The pro-estrogen consensus emerged as a result of numerous observational studies showing that in all kinds of populations on record, patients receiving estrogen therapy had, on average, fewer heart attacks. That is, estrogen therapy is negatively correlated with heart attacks. What nobody realized, or knew how to analyze properly, was that healthier women were more likely to receive estrogen in the first place. As a result, the observational studies amounted to a round-about way of showing that healthy women are, well, healthy. Correlation, we are reminded, does not imply causation.
David Freedman, Professor of statistics at UC Berkeley, who passed away in October, was dedicated to revealing the inadequacies of statistical methods for addressing problems of observational data. He taught that traditionally, causation is demonstrated by intervention. Take two identical objects, administer the treatment of interest to one but not to the other, and see what happens. When the objects involved are people, no two of which are the same, randomized groups are used instead. Two random groups, if they are sufficiently large, are unlikely to have different average characteristics, and the causal analysis is carried out for the average member of each group.
As Freedman liked to point out, observational studies assume that this randomization is carried out by Nature: The group getting estrogen therapy is assumed no different on average from the group not receiving it. Except in very limited circumstances, Nature does no such thing. Every semester, Freedman gave students in his graduate statistics course the same assignment: Choose any article containing some statistical model from a leading economics, social science, or political science journal and discuss whether its conclusions are tenable under a rigorous analysis of assumptions and statistical methods. Over some thirty years, fewer than ten articles held up under this scrutiny. It’s not that conclusive analysis of observational data is impossible, just rare.
In the 1880s, Robert Koch and Friedrich Loeffler were struggling to identify the microbes responsible for tuberculosis. Nobody had ever really made a scientific causal argument before, let alone one involving something nobody could see.
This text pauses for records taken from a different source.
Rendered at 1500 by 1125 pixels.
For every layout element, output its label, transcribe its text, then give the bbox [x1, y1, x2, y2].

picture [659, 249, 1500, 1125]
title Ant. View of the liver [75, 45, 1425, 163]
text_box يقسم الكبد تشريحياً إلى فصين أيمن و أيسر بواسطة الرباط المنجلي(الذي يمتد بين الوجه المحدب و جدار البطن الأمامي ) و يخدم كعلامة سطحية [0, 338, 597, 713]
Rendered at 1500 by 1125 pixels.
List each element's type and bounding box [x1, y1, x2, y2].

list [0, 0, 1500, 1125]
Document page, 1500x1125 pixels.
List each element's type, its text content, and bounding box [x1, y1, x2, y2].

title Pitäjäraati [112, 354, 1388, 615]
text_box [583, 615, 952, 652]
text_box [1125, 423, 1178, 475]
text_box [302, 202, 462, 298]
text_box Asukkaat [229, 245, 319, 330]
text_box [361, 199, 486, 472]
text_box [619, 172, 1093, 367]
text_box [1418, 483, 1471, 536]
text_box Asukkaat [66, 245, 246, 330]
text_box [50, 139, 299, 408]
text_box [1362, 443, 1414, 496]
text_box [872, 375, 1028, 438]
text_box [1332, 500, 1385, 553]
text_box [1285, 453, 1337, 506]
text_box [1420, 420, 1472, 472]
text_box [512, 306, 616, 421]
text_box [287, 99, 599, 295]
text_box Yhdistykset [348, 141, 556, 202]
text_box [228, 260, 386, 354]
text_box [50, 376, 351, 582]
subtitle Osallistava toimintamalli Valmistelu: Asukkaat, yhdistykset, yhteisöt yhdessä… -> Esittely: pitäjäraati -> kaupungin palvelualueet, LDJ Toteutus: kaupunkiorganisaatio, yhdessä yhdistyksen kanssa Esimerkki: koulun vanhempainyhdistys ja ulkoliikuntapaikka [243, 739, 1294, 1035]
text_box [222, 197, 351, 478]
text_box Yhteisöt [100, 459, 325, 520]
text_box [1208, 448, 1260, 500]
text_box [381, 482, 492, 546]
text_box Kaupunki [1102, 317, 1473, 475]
They formulated Koch’s Postulates, published in 1890. Looking at the postulates now, one is particularly striking: “The micro-organism must be isolated from a diseased organism and grown in pure culture”. To infer that some mysterious invisible entity is causing a disease, you need to find it and grow it on its own until you can see it.
Such a requirement is an attempt to avoid the trickery of confounders, alternate explanations (like the socio-economic status of the women taking estrogen supplements) for the observed phenomenon. Koch was saying that to infer a causal relationship, you need to do more than theorize the relationship; you need to have a firm understanding of the mechanisms at work. Without the means to intervene in nature, such an understanding cannot be under-emphasized. Nobody knows exactly how estrogen is involved in coronary health so inferring some causal relationship was risky at best.
In honor of Professor Freedman, whose class I took last year, here in his own words:
Causal inferences can be drawn from non-experimental data. However, no mechanical rules can be laid down for the activity. Since Hume, that is almost a truism. Instead, causal inference seems to require an enormous investment of skill, intelligence, and hard work. Many convergent lines of evidence must be developed. Natural variation needs to be identified and exploited. Data must be collected. Confounders need to be considered. Alternative explanations have to be exhaustively tested. Before anything else, the right question needs to be framed. Naturally, there is a desire to substitute intellectual capital for labor. That is why investigators try to base causal inference on statistical models. The technology is relatively easy to use, and promises to open a wide variety of questions to the research effort. However, the appearance of methodological rigor can be deceptive. The models themselves demand critical scrutiny. Mathematical equations are used to adjust for confounding and other sources of bias. These equations may appear formidably precise, but they typically derive from many somewhat arbitrary choices. Which variables to enter in the regression? What functional form to use? What assumptions to make about parameters and error terms? These choices are seldom dictated either by data or prior scientific knowledge. That is why judgment is so critical, the opportunity for error so large, and the number of successful applications so limited.